= Beginning of Section =

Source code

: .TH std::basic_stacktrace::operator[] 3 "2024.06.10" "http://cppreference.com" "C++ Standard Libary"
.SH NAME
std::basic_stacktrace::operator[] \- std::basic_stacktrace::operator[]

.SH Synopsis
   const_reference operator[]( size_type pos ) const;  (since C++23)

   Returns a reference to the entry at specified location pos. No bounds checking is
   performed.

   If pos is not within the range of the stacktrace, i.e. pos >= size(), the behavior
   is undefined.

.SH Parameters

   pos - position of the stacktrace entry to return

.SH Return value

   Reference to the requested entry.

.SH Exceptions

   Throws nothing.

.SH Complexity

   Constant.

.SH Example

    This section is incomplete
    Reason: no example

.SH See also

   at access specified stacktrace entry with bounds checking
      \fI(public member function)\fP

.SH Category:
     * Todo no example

= End of Section =
= Beginning of Section =

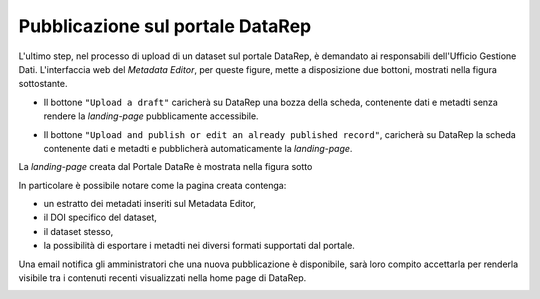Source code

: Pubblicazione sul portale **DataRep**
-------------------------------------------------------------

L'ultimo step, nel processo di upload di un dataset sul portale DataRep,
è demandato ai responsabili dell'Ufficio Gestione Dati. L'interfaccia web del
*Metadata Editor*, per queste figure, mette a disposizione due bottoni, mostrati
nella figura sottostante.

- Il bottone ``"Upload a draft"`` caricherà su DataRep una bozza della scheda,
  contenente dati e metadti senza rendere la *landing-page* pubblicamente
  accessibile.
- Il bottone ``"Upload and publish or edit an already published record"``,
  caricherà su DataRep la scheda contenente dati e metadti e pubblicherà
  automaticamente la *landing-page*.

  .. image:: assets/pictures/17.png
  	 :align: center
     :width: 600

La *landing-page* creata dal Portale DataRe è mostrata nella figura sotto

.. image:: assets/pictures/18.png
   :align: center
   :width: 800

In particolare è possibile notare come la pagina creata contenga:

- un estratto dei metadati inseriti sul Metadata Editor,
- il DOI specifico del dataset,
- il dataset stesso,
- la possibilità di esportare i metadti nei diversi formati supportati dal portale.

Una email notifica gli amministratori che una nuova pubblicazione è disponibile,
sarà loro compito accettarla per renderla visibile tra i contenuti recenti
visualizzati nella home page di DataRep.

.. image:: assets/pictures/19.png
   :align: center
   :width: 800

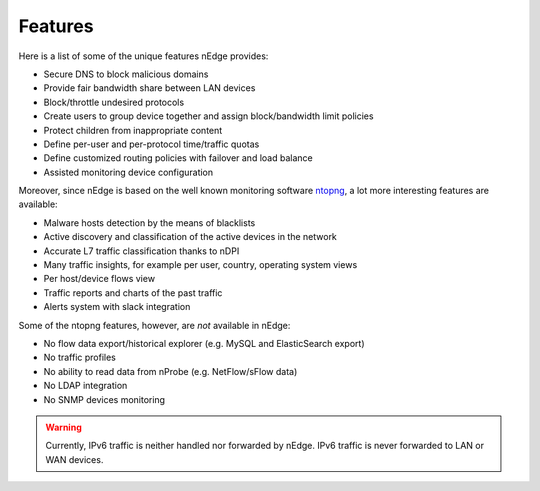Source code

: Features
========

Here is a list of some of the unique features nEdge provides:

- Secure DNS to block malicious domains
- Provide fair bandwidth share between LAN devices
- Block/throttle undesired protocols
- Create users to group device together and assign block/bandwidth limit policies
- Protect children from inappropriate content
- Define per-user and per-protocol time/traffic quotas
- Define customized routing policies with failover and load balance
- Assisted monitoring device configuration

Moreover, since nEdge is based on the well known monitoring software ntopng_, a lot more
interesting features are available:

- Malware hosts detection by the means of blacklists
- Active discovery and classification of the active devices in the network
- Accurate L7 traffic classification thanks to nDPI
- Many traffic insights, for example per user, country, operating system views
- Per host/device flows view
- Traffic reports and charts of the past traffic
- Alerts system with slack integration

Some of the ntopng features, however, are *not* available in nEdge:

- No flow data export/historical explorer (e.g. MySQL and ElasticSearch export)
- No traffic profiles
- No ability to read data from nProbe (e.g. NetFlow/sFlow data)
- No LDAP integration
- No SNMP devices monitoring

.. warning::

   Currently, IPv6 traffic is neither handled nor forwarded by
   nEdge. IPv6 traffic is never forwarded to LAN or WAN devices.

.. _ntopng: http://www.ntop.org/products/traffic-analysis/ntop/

= End of Section =

== WHAT IS NEEDED ==
The answer should be a single number: the count of lines in the data that include the string "nella".

== SOLUTION FOR THIS EXERCISE ==
3